WHAT YOU WILL DO: Reproduce every one of the rows below word for word, leaving out the pictures.

### WORKING DATA

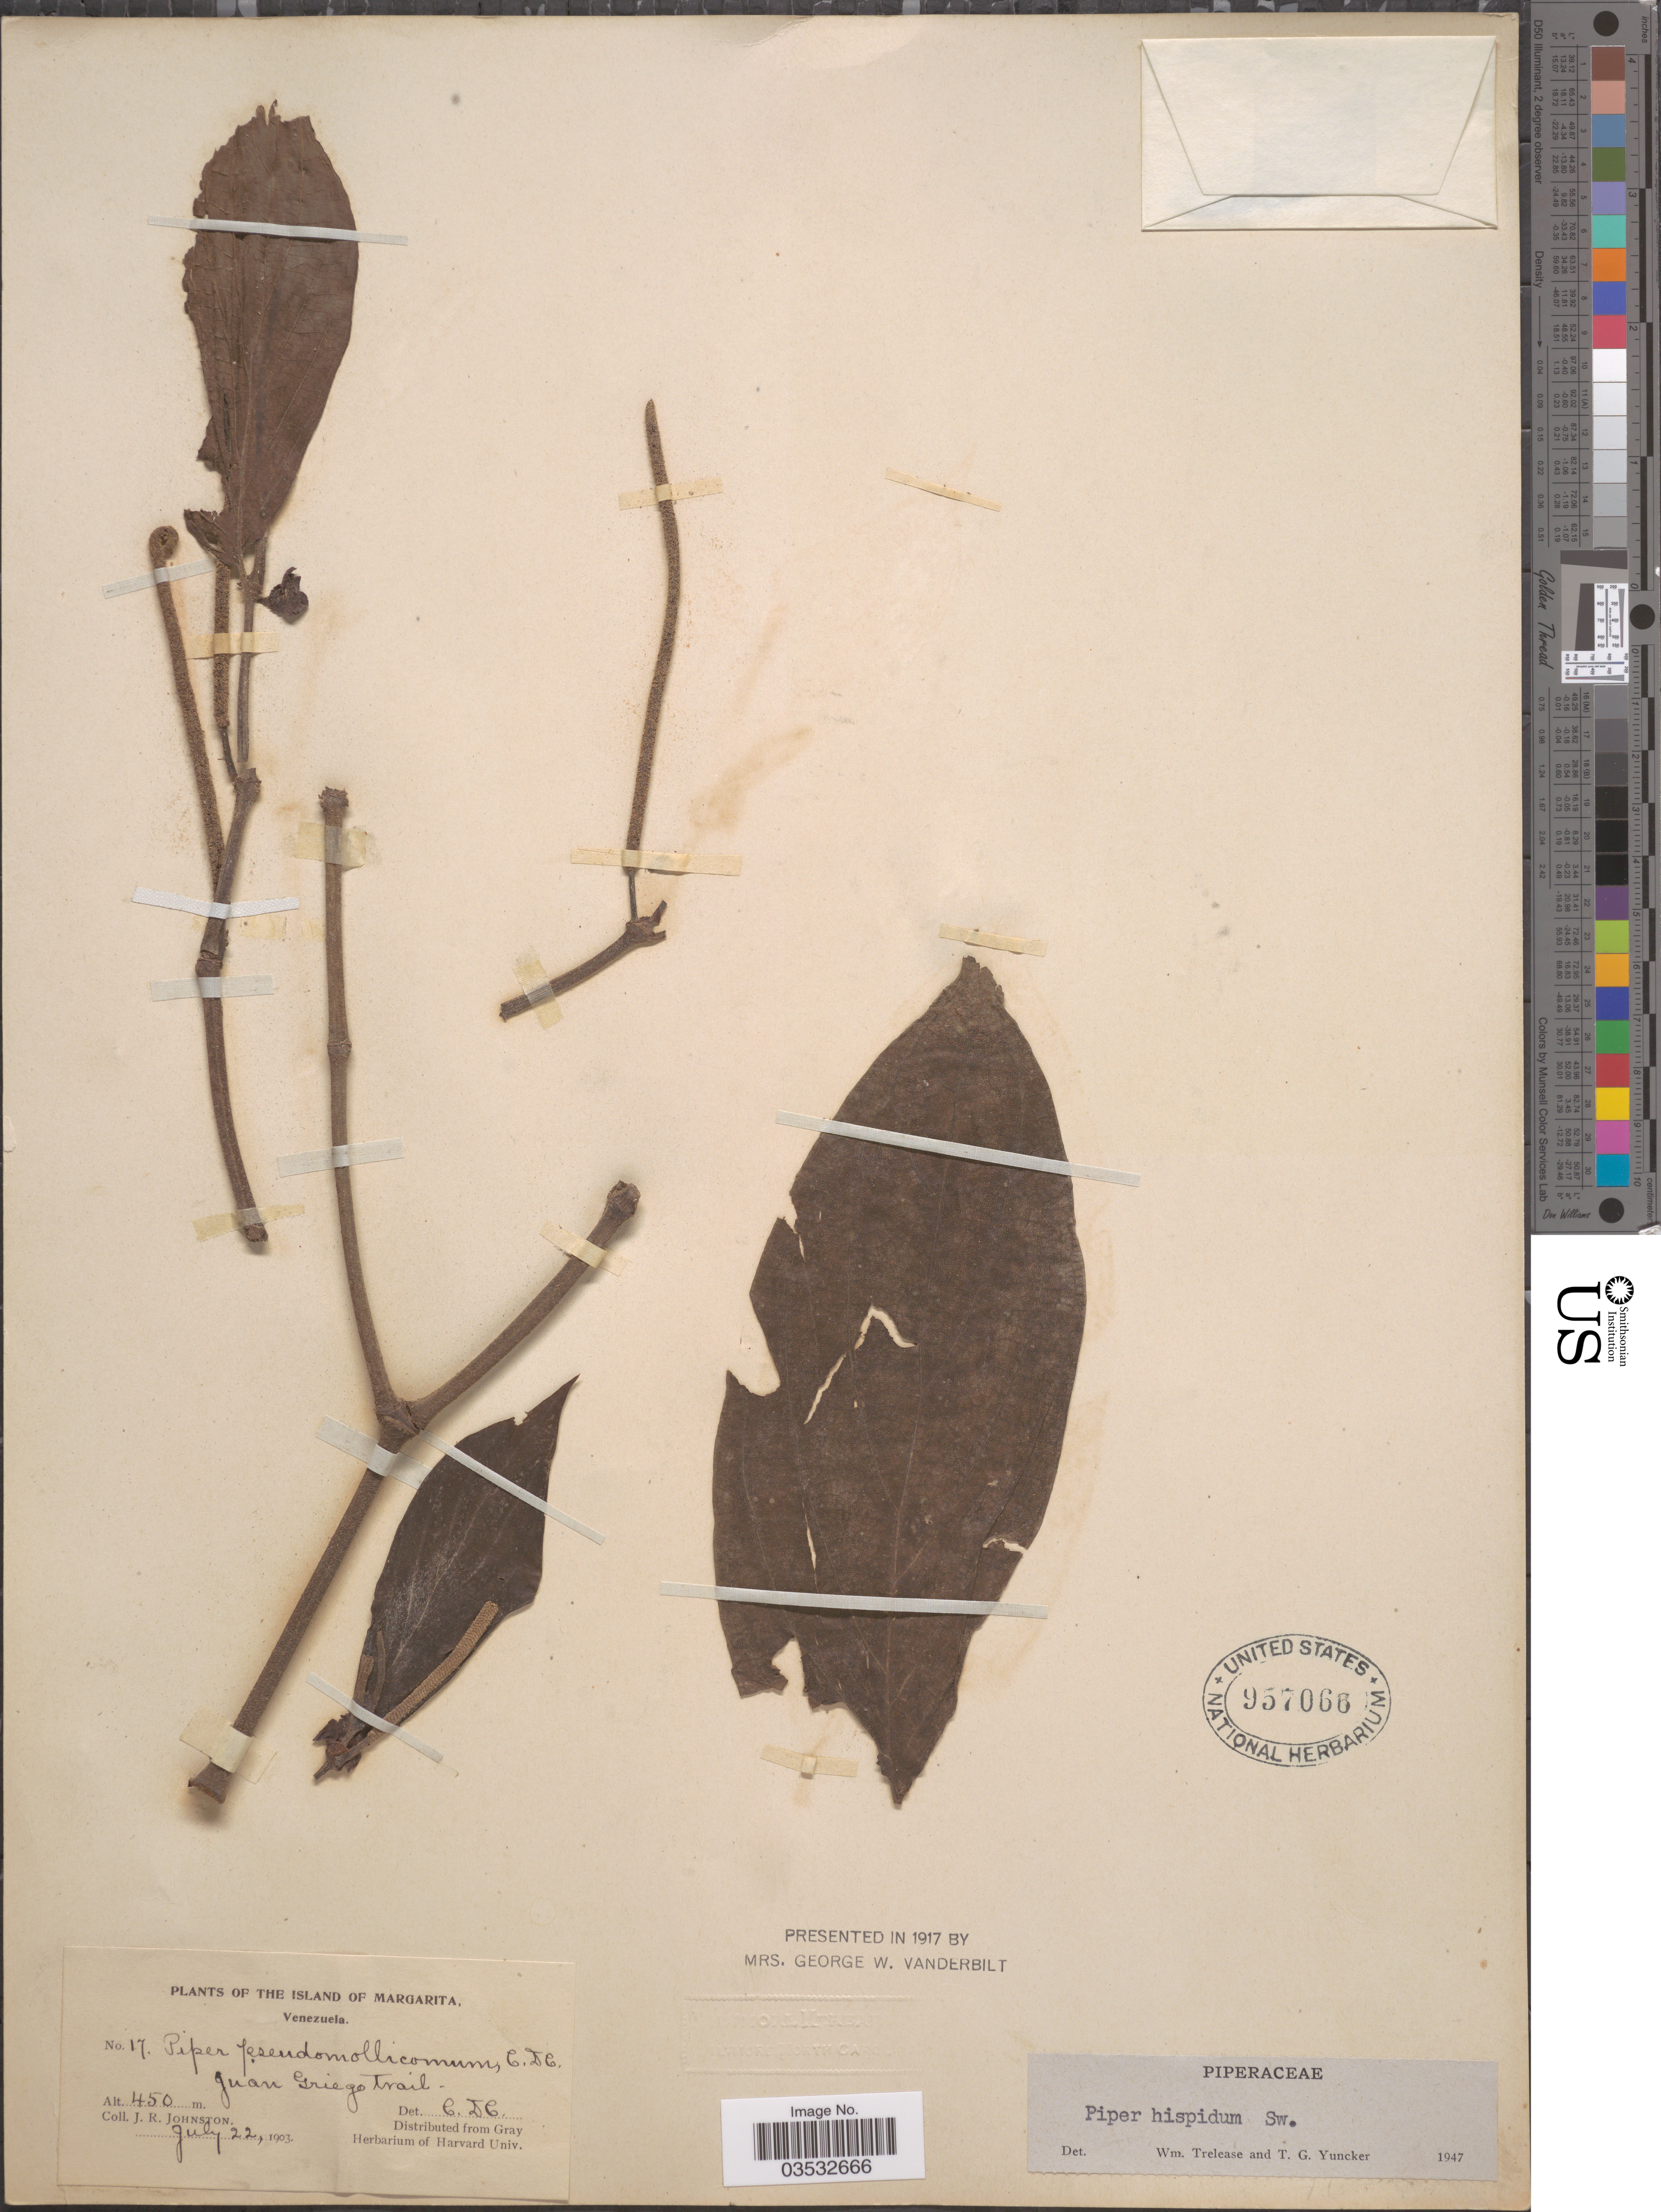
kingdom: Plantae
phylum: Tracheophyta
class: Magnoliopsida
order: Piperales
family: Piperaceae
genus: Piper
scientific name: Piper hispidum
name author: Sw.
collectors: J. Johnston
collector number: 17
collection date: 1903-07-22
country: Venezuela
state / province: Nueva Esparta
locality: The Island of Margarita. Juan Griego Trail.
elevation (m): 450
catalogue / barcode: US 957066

######

WRITTEN RESPONSE:
kingdom: Plantae
phylum: Tracheophyta
class: Magnoliopsida
order: Piperales
family: Piperaceae
genus: Piper
scientific name: Piper hispidum
name author: Sw.
collectors: J. Johnston
collector number: 17
collection date: 1903-07-22
country: Venezuela
state / province: Nueva Esparta
locality: The Island of Margarita. Juan Griego Trail.
elevation (m): 450
catalogue / barcode: US 957066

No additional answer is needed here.